Nel 1999, l’Assemblea Generale dell’ONU proclamò il 25 novembre “Giornata internazionale per l’eliminazione della violenza contro le donne”. Per quanto questa data abbia ormai assunto una rilevanza non indifferente a livello mondiale, ancora poch* conoscono l’episodio che ne segnò la valenza simbolica.
Era il 25 novembre 1960, un giorno come tanti nella Repubblica Domenicana oppressa dalla dittatura del generale Trujillo. Un giorno come tanti… Forse. Le sorelle Mirabal, militanti politiche del gruppo rivoluzionario “14 giugno”, vennero fatte assassinare dagli agenti della polizia segreta. Tre donne, tre rivoluzionarie, divennero quindi il simbolo di quella violenza inaudita che si scaglia contro le donne in quanto donne – violenza che non è “solo” domestica, nè tanto meno “solamente” fisica.
La violenza sulle donne è innanzitutto l’effetto di una forma sistematica e culturale di discriminazione in ogni ambito della vita, dalla sfera privata a quella pubblica, sul piano lavorativo e sul piano personale: è un meccanismo che opera capillarmente e con varie sfumature, dalle più lievi alle più evidenti e dirette, in tutto il nostro tessuto sociale. È già violenza non essere libere di camminare per strada senza sentirsi continuamente invase nei propri spazi, dover pensare a dove stiamo andando per poterci mettere quella gonna, sentirci dire che ce la siamo cercata, è dover firmare dimissioni in bianco promettendo al datore di lavoro che non resteremo incinte.
In un’Italia in cui, nel 2013, è morta una donna ogni tre giorni per mano del partner o dell’ex-partner, il tasso di femminicidi (termine a tutt’oggi inflazionato, che sta ad indicare l’omicidio di una donna per il fatto che è donna e che quindi deve sottostare ai ruoli che sono stati socialmente designati per il genere femminile) rappresenta purtroppo solo la punta di un iceberg fatto di discriminazioni sul posto di lavoro, in politica, in università, per strada, sull’autobus.

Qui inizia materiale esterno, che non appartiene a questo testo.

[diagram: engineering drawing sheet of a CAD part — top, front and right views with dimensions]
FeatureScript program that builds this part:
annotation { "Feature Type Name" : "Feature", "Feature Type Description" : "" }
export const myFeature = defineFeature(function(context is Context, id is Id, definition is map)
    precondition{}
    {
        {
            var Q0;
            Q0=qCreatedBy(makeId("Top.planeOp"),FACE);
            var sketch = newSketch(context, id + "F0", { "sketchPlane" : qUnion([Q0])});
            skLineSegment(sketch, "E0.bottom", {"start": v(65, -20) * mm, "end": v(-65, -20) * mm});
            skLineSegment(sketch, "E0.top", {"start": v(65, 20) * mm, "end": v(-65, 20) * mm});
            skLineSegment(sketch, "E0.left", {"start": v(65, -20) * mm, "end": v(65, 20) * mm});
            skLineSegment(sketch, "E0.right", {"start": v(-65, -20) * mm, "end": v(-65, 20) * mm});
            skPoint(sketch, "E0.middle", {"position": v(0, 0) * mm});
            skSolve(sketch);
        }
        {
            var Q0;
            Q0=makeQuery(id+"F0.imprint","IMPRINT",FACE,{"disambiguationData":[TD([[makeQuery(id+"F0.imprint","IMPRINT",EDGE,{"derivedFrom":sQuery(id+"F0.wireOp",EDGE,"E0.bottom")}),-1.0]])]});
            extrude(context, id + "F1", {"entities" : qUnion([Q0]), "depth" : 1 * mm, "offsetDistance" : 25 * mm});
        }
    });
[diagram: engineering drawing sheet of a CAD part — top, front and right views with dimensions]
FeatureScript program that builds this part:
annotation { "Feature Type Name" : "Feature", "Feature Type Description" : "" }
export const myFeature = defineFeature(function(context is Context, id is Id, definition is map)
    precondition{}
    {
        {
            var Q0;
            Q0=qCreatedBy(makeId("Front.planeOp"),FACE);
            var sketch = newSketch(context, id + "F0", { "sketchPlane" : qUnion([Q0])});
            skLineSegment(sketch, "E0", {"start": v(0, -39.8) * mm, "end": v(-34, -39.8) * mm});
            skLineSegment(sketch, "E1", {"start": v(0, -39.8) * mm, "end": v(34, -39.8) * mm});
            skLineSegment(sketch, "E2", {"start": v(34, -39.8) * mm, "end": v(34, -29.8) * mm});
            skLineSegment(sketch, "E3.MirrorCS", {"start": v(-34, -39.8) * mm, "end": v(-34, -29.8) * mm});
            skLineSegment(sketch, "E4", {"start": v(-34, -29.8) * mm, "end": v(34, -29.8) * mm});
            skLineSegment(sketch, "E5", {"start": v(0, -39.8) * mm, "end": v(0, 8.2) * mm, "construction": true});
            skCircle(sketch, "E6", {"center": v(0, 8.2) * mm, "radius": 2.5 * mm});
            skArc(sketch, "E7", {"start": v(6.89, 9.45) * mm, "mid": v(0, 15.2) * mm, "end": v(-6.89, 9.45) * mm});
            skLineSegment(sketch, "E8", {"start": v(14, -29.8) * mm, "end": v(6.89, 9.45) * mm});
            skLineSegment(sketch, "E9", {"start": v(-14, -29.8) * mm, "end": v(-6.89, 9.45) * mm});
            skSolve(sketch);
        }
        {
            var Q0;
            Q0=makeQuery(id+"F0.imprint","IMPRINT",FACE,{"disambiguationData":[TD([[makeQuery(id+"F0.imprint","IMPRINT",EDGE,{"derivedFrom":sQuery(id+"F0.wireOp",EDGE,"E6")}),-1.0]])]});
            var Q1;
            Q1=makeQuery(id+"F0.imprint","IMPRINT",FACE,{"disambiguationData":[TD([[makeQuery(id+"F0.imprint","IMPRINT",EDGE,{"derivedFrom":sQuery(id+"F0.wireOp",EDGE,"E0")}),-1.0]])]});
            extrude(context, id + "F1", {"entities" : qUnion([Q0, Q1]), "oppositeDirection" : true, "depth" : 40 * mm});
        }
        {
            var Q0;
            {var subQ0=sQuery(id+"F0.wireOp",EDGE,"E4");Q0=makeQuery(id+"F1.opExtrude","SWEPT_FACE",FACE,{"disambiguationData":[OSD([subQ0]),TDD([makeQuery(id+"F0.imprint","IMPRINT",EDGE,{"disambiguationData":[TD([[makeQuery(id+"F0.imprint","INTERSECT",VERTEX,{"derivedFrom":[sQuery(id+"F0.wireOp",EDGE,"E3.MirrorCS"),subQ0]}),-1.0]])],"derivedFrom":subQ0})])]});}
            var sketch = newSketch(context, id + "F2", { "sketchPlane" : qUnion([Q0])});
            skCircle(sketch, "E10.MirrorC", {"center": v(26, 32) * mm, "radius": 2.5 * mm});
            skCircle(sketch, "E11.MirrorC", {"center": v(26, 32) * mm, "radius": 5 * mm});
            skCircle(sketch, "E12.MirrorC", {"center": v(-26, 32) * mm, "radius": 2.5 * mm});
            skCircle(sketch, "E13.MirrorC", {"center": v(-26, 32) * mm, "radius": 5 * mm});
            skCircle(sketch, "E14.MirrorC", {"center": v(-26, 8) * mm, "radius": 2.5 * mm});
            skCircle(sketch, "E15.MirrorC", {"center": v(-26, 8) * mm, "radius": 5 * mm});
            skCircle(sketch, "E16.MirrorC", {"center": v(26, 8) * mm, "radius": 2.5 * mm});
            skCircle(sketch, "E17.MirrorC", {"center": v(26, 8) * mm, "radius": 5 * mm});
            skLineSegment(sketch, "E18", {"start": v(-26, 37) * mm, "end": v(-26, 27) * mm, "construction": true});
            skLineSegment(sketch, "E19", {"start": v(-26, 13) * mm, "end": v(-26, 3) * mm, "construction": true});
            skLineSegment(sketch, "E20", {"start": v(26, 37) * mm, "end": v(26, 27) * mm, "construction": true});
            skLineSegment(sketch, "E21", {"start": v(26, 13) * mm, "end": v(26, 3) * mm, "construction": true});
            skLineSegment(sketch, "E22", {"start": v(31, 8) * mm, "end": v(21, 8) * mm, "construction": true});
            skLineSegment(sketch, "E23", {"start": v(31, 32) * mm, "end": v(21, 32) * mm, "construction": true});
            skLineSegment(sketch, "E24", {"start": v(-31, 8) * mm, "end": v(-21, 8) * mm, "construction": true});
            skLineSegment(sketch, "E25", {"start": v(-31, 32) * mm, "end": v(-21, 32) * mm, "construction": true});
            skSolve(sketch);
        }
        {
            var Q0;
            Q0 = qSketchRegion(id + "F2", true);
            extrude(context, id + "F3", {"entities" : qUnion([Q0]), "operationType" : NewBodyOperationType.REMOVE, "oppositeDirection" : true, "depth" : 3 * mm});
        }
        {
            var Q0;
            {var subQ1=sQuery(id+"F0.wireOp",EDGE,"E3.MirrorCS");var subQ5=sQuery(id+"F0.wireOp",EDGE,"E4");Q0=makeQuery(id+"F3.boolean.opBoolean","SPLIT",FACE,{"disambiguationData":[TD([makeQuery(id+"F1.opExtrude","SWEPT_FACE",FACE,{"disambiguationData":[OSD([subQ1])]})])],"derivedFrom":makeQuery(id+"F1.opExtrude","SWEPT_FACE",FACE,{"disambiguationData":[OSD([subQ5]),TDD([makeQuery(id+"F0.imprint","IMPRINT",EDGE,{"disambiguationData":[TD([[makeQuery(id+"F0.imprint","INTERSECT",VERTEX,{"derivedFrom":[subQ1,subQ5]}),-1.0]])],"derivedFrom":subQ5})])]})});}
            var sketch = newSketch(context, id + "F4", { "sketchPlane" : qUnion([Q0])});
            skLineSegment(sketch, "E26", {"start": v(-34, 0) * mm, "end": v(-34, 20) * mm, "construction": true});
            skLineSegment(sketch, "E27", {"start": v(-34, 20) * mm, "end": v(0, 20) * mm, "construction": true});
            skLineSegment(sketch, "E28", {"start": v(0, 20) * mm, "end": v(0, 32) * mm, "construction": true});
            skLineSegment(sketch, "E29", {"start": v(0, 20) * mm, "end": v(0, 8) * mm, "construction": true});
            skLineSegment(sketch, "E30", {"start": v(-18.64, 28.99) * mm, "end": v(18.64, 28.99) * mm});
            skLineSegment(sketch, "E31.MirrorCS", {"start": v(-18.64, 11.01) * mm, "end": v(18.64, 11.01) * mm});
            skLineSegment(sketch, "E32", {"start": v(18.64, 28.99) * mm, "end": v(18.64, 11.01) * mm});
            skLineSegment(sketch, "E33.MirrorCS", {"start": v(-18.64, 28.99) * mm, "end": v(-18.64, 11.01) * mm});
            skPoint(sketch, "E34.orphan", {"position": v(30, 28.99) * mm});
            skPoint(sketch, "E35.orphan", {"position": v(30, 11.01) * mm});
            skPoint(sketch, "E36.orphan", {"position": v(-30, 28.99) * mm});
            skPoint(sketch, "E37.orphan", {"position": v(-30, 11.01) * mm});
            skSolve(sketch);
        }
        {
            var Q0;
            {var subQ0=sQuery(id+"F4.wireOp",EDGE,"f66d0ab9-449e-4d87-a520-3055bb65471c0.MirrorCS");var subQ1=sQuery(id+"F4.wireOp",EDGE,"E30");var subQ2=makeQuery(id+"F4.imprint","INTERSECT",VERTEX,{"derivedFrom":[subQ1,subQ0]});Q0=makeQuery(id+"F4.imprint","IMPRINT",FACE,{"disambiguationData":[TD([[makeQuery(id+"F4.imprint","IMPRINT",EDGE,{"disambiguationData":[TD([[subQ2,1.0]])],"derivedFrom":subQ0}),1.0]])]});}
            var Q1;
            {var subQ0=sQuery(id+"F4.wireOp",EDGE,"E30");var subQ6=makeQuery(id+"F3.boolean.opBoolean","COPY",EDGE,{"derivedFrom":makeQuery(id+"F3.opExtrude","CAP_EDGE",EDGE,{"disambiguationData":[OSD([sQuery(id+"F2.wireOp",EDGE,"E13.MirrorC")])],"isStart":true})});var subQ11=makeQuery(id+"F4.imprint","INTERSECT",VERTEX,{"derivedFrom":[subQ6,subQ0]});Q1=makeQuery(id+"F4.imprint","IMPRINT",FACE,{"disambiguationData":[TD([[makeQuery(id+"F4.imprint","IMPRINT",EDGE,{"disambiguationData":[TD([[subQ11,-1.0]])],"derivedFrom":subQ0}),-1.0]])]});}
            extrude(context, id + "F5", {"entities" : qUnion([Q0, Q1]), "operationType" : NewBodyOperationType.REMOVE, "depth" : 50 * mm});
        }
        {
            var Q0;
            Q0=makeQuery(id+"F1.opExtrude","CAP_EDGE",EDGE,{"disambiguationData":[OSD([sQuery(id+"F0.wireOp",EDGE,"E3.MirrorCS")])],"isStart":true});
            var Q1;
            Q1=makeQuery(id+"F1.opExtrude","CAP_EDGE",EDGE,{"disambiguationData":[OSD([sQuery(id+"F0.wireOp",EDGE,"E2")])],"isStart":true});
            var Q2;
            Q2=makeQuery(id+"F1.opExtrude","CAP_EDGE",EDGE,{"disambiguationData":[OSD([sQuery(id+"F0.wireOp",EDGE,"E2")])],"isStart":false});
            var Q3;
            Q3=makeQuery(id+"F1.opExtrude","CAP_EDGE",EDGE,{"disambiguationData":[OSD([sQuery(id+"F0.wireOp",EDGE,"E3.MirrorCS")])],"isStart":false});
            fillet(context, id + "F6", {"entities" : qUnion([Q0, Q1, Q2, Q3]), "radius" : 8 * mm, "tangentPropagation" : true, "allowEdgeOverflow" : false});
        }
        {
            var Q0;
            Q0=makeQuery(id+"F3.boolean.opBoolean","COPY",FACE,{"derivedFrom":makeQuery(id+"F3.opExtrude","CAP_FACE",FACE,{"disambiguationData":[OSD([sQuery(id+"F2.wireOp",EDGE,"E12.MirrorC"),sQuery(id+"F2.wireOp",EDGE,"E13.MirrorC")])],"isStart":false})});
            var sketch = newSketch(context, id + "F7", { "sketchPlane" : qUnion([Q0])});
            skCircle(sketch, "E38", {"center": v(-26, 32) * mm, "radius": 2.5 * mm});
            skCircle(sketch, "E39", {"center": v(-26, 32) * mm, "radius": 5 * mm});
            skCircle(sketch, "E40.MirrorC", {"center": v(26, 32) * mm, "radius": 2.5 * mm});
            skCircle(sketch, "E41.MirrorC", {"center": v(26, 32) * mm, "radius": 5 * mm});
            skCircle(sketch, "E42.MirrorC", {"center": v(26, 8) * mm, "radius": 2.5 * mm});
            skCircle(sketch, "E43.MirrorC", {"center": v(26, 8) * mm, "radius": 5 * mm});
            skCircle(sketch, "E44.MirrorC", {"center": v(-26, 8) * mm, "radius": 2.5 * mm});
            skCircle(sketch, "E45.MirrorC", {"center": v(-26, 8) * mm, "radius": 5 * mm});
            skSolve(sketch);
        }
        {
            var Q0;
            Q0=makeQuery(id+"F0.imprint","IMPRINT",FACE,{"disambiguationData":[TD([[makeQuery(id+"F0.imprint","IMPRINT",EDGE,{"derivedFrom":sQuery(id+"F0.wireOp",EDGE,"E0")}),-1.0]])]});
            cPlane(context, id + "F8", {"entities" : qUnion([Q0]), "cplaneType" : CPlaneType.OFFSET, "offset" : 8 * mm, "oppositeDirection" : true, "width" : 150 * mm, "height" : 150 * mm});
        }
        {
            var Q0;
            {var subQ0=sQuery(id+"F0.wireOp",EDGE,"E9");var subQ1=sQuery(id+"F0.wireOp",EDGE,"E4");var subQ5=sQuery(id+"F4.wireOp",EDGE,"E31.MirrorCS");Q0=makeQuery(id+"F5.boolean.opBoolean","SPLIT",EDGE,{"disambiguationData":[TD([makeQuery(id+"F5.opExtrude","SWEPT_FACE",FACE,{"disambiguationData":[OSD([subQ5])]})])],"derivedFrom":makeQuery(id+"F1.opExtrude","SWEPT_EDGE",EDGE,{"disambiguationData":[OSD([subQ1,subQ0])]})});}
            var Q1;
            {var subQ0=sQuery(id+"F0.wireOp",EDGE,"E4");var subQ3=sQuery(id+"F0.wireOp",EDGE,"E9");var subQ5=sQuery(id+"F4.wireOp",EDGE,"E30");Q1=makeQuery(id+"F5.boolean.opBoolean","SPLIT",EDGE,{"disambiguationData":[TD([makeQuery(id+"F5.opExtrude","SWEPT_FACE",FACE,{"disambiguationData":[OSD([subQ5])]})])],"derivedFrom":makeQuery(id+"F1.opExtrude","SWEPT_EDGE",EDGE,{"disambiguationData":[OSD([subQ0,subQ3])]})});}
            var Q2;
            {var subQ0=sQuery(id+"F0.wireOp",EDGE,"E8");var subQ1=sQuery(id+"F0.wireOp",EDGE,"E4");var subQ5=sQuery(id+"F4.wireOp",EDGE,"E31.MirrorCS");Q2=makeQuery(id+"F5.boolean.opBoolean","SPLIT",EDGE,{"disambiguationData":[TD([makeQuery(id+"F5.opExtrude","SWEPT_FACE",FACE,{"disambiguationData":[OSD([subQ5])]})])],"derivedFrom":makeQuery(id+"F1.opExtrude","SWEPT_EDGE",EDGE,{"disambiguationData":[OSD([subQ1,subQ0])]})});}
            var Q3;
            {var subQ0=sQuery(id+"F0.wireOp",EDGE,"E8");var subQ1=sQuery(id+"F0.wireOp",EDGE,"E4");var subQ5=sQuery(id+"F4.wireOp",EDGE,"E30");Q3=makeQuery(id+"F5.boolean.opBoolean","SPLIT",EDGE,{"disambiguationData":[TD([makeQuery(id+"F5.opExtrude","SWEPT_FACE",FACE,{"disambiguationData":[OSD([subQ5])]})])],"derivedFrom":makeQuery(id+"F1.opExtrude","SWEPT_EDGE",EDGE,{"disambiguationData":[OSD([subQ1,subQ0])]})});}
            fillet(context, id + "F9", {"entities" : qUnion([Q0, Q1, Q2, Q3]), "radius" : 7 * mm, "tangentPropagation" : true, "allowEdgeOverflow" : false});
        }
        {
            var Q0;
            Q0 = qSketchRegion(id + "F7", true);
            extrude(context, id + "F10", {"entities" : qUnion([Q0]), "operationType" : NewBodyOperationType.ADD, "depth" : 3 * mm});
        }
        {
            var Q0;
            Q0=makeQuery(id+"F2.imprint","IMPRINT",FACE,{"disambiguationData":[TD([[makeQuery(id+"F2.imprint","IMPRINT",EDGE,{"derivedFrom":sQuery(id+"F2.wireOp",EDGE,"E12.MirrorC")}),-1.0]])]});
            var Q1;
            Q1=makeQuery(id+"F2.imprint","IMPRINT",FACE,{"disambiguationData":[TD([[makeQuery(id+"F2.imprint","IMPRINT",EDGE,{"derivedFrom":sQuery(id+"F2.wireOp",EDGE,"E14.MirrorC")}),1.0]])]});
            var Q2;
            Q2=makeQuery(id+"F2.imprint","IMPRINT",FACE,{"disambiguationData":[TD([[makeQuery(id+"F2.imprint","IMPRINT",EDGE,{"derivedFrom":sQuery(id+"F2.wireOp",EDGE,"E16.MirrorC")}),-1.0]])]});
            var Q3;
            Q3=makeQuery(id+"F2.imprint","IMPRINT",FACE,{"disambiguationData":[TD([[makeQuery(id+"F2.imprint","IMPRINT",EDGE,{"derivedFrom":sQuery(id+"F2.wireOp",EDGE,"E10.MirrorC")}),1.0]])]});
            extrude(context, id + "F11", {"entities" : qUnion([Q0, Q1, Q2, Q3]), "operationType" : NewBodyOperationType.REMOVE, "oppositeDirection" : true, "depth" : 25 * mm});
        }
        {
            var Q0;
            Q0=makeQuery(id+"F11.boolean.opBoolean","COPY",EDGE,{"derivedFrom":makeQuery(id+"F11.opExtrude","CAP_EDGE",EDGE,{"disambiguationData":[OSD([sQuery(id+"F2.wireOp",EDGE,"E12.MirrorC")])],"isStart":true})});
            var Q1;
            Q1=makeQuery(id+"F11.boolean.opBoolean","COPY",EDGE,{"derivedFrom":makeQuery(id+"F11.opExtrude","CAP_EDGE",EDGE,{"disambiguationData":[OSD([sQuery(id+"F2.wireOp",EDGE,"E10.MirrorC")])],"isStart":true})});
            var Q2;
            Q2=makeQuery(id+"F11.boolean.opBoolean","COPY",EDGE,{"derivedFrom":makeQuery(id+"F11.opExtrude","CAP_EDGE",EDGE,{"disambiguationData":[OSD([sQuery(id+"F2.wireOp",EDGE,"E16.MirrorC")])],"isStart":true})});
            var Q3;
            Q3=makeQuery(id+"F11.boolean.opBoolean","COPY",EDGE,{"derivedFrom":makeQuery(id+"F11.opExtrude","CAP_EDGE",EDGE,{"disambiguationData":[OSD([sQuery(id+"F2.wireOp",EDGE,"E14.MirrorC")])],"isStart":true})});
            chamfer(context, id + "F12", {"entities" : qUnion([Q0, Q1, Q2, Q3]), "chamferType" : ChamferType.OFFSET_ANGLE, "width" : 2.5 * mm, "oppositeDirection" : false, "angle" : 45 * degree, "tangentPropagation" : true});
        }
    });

Lo dimostrano le pubblicità televisive, i tagli del governo PD ai centri antiviolenza, alcune sentenze della Cassazione, le percentuali di disoccupazione femminile. Lo dimostrano, purtroppo, anche i dati sulla violenza domestica, le moltissime donne costrette a scappare da familiari o partner violenti, i lividi e le botte. Ma quei lividi, quei segni, non sono la disgrazia che capita ad alcune, non sono la sfortuna di aver trovato chi non ti ama e non ti rispetta. La violenza di genere non è un fenomeno individuale o psicologico, ma un fenomeno sociale che consiste nella diseguale distribuzione del potere tra uomini e donne. E, in quanto tale, concerne la società nel suo insieme, riguarda tutte e tutti noi.
In una società in cui il Capitale la fa da padrone, è necessario che ci siano sfruttat* e sfruttator*. È toccato agli schiavi africani, agli indios dell’America Latina, ai bambini nelle miniere. Tocca anche a noi donne, rinchiuse nei ruoli sociali di madri e mogli – angeli del focolare domestico. (S)oggetti di qualcun altro, che spesso dice di amarci. Noi, che dobbiamo rientrare in canoni di bellezza impossibili per cui non ci sentiamo mai all’altezza, mai adeguate. Noi, che a chi ci dice: “Tu senza di me non vali nulla”, ogni tanto crediamo pure.
Ebbene, no. Noi non siamo vittime. Non siamo le vittime di violenza di genere, domestica o pubblica che sia. Noi siamo le sopravvissute. Sopravviviamo giorno per giorno ad una realtà che ci fa sentire prima donne che persone, e rivendichiamo il nostro posto nel mondo quali individualità singole e forti del nostro essere, innanzitutto, essere umani.